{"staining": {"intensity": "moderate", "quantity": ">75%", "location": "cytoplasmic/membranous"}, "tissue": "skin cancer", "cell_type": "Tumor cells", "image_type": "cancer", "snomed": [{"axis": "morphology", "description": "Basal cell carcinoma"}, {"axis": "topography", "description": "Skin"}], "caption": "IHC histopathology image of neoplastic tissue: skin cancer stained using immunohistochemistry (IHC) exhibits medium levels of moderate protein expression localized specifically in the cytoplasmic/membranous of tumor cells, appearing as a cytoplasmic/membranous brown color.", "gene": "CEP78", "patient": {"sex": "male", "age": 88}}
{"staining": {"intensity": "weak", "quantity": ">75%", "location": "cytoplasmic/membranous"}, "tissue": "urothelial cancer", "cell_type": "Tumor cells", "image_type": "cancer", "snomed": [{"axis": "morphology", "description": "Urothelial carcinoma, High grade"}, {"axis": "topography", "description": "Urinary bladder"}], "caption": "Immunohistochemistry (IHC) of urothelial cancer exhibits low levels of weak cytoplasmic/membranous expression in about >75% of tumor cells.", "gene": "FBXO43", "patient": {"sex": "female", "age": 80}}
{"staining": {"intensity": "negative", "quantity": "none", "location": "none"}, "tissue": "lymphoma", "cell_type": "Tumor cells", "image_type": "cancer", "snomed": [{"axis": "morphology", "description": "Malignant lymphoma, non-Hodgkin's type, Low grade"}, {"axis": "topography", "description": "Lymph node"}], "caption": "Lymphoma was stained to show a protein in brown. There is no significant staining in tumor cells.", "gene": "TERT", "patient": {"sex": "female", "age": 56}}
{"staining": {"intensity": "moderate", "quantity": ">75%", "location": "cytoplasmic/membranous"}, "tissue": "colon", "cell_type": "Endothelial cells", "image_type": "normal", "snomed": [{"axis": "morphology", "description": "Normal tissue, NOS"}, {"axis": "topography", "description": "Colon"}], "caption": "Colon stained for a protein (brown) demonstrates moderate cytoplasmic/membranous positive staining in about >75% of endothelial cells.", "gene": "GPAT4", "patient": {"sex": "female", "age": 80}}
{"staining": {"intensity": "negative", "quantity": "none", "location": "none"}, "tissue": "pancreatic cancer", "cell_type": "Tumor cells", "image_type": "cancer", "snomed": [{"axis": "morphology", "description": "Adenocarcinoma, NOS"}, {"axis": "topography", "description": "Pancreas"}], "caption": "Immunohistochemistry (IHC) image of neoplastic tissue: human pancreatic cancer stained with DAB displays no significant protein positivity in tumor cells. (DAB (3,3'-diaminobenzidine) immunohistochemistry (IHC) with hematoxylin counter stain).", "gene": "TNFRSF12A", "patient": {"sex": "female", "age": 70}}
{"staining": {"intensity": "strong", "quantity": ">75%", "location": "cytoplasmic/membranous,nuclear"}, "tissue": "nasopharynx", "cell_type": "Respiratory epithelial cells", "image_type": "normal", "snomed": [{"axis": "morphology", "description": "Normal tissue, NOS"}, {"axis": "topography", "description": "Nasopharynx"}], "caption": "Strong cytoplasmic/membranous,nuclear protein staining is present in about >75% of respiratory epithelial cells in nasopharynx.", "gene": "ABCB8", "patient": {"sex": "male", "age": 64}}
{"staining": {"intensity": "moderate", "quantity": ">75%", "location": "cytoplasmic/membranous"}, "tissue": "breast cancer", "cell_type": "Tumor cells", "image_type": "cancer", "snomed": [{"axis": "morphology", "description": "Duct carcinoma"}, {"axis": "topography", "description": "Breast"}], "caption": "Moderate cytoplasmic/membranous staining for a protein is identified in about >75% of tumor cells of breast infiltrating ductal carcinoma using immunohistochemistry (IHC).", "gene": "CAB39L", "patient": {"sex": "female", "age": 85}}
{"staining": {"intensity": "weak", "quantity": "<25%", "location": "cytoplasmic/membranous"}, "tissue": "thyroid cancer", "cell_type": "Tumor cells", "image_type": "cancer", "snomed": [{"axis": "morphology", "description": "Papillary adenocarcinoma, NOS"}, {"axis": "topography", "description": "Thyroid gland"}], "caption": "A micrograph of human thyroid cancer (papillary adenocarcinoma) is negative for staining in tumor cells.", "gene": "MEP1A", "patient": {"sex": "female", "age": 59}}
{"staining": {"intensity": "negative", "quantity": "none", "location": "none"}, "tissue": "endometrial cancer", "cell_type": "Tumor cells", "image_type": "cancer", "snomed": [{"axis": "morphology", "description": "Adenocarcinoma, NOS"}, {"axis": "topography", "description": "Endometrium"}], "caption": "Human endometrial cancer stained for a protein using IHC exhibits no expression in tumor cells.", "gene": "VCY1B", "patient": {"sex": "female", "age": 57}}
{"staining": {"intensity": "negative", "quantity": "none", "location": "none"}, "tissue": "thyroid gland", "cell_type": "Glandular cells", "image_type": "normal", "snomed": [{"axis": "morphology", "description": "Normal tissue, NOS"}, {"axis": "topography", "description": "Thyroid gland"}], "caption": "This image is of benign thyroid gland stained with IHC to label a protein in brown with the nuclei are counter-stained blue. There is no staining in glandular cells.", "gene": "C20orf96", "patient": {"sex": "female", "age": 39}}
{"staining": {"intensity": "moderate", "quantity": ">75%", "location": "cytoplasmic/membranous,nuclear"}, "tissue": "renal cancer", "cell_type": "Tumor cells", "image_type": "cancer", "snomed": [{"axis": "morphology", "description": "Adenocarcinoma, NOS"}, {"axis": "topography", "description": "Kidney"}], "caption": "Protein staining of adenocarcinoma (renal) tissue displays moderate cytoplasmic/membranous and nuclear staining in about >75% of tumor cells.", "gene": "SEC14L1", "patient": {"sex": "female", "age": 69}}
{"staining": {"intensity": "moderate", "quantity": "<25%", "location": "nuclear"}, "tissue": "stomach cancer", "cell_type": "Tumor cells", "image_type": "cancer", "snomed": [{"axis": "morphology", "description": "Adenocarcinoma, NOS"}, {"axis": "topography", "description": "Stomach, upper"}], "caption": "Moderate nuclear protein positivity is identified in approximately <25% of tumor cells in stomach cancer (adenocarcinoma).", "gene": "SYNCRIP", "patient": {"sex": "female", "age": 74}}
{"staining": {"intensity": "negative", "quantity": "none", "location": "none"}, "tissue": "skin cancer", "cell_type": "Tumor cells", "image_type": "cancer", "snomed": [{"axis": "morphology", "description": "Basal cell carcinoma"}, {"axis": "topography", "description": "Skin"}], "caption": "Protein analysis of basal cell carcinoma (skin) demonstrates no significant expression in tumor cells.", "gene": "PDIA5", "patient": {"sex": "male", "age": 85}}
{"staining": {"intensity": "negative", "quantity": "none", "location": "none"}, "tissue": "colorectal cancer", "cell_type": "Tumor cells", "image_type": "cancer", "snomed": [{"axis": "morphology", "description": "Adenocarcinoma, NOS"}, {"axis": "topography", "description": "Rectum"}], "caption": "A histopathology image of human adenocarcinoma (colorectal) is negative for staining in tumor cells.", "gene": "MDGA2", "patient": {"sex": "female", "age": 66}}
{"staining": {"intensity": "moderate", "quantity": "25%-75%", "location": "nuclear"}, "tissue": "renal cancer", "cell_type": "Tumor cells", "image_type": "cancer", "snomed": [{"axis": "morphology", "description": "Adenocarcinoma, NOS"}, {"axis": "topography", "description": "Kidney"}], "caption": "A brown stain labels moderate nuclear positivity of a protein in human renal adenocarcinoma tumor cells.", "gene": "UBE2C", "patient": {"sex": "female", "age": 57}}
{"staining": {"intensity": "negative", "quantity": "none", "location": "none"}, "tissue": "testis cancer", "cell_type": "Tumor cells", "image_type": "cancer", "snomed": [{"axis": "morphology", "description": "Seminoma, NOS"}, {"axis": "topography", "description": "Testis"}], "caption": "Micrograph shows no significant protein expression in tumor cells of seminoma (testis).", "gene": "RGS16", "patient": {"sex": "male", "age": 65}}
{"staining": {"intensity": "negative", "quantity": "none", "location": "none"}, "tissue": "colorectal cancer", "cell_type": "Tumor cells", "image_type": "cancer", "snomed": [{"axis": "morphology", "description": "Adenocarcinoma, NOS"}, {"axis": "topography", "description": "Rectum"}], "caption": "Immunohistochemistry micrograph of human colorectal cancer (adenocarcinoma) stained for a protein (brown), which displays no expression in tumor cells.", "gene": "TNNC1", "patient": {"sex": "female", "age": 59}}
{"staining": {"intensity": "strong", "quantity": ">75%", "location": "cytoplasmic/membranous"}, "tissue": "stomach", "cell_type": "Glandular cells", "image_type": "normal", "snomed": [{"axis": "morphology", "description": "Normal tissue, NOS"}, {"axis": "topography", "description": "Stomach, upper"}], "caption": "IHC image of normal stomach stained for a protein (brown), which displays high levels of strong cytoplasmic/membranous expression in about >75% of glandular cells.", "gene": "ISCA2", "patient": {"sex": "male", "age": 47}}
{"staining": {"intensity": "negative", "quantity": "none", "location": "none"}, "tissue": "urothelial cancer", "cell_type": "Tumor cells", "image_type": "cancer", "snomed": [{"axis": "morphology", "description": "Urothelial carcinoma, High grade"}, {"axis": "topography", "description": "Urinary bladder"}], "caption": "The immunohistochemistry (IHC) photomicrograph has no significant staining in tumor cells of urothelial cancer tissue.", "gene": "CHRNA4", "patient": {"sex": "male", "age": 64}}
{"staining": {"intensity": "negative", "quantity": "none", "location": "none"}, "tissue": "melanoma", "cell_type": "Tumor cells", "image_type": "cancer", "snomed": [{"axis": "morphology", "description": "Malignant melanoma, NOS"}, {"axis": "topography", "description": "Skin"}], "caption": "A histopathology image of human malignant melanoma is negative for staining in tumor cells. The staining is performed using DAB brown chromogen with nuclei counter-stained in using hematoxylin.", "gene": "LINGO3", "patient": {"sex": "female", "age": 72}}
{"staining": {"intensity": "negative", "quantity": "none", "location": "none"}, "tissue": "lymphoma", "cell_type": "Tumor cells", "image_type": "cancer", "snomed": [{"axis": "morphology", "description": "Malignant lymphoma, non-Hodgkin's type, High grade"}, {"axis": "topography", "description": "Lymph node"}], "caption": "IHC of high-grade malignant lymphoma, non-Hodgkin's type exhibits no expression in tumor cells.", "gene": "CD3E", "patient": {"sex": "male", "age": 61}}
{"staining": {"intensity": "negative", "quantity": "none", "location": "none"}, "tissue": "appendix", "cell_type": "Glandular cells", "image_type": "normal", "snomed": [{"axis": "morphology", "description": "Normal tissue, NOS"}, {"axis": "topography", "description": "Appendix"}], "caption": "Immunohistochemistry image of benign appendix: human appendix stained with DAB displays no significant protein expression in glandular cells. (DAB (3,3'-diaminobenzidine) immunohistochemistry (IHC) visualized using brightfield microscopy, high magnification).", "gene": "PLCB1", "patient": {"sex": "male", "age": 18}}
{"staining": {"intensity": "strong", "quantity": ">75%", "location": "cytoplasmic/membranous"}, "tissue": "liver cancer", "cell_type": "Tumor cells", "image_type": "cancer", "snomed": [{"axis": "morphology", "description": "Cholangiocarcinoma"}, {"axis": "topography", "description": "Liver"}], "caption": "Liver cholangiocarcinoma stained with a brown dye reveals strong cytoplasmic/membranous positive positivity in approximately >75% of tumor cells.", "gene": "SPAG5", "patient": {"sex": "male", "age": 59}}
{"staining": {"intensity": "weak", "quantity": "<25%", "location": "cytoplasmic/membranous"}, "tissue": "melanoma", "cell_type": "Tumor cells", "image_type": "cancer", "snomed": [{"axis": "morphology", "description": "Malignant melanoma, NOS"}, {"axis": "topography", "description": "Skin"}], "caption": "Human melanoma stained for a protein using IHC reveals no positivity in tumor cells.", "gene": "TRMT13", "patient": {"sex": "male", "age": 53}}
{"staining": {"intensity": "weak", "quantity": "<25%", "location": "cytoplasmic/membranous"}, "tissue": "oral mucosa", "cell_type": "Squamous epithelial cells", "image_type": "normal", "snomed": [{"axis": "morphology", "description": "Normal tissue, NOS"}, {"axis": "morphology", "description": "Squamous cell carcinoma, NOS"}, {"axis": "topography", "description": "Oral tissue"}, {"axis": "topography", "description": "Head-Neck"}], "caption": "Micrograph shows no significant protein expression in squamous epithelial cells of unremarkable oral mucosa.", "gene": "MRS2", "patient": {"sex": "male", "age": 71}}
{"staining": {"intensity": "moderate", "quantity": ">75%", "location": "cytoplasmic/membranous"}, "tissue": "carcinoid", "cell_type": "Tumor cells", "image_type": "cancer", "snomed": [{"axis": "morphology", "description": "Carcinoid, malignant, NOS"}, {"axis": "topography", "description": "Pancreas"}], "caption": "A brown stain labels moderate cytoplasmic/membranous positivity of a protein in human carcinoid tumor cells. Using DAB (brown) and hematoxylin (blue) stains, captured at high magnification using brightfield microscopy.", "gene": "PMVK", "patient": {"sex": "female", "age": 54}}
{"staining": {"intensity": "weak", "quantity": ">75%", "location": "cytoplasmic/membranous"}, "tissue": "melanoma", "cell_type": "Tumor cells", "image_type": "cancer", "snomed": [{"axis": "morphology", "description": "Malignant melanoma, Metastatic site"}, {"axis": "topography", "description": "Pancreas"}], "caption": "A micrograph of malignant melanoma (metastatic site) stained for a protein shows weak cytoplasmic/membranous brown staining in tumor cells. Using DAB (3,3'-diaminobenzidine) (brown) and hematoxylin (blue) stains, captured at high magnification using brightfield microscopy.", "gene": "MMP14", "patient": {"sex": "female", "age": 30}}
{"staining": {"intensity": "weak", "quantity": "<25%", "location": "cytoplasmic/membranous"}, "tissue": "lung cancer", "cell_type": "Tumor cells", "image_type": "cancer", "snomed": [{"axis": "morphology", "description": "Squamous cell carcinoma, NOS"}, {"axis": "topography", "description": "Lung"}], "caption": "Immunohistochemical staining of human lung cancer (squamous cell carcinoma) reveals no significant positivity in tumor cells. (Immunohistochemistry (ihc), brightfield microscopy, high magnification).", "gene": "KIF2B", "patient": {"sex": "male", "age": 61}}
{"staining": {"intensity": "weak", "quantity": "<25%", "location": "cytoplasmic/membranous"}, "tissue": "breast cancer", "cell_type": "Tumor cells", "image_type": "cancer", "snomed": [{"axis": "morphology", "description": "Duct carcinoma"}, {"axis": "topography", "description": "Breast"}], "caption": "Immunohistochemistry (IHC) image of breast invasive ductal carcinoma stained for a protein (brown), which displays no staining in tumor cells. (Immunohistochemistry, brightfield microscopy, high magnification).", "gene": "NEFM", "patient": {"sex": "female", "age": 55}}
════════
### Assignment
Answer with a single number: the count of lines in the records that contain "identified".

### Reply to the task
2